Every day within the ER is different, and ER nurses must be able to adapt and reply to new situations at a moment’s notice. Although working within the ER may well be too fast-paced for a few nurses, it’s an incredibly rewarding field.

 

Today on the HCC we interview Beau Dupen, an RN from Royal Darwin Hospital.

 

A Day in the Life of an Emergency Room Nurse in Australia

Where are you, and what is daily working life like for you right now?

I am in Darwin, working at the Royal Darwin Hospital Emergency Department. Daily working life has changed a lot. Our Department has had a tremendous response and reacted accordingly to all of the global changes.
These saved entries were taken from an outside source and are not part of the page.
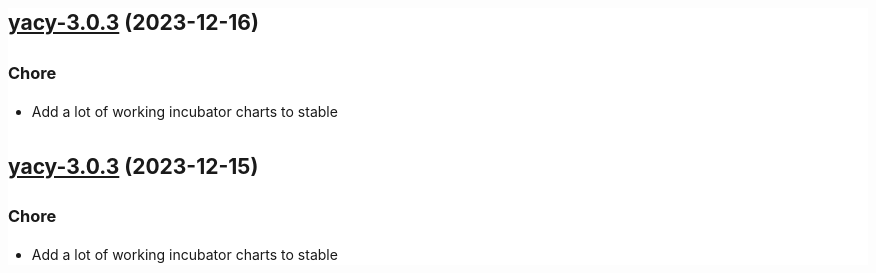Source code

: ## [yacy-3.0.3](https://github.com/truecharts/charts/compare/yacy-2.0.19...yacy-3.0.3) (2023-12-16)

### Chore

- Add a lot of working incubator charts to stable

## [yacy-3.0.3](https://github.com/truecharts/charts/compare/yacy-2.0.19...yacy-3.0.3) (2023-12-15)

### Chore

- Add a lot of working incubator charts to stable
Daily work is in some ways very much business as usual with responding to the continuing demand for emergency presentations, however, there is now an additional function of the department which prepares and reacts to COVID-19 related concerns. This means that there are huge structural, clinical and personal changes that all staff are experiencing.

What have you found to be the single toughest nut to crack in this situation?

I’d say the clarity of information. Not so much for myself or my work colleagues as we are fed information from a central source through the hospital with a very measured approach. My friends, family and the general public seem to be overwhelmed with conflicting information and come to us as health professionals for answers. It’s hard to give a response that is practical and serious but also measured with compassion and empathy.

What can workplaces do to better support FOR THEIR EMPLOYEES during this time?

I think we are lucky that we are able to have some form of ‘social life’ with our colleges at work. However, all of us are experiencing hardships in some form outside of work so workplaces can set up social interactions and supports that are appropriate to the changes. For example, online communities and interactions that keep people connected and motivated while at home.

What impact do you expect this crisis to have on the global jobs market?

I’m no expert in this field but I’d imagine that there will be a greater increase in people pursuing ‘essential’ work in the future. There may be a reduction in positions around art and creativity.
People are aware of the extraordinary work going on in the healthcare sector right now. But what about the forgotten heroes – people who might be exposing themselves to risk to keep the wheels of our societies turning? Who are the vulnerable workers, and what can be done to protect them?

This is an excellent point and something that should not be overlooked. It’s imperative that we value less acknowledged people such as cleaners and store people. Minor changes in the public mindset can really influence this, for example, referring to cleaners as Public Hygiene Workers may help people consider their role differently.

Times of the crisis have historically also been opportunities for change. Are you optimistic that as we emerge from this, it could be a chance to create a better future?

I’m definitely optimistic for a better future after this. I feel that once people come to realise the great impact they can have through a collective approach to the health of their communities they will be able to feel a greater sense of control and influence over health. I think this will motivate communities to think differently and feel empowered to support those who are vulnerable. I think having positive health outcomes from travel restrictions, lockdown laws and social distancing will demonstrate how as individuals we have the power to influence health which will change people’s mindsets in the future.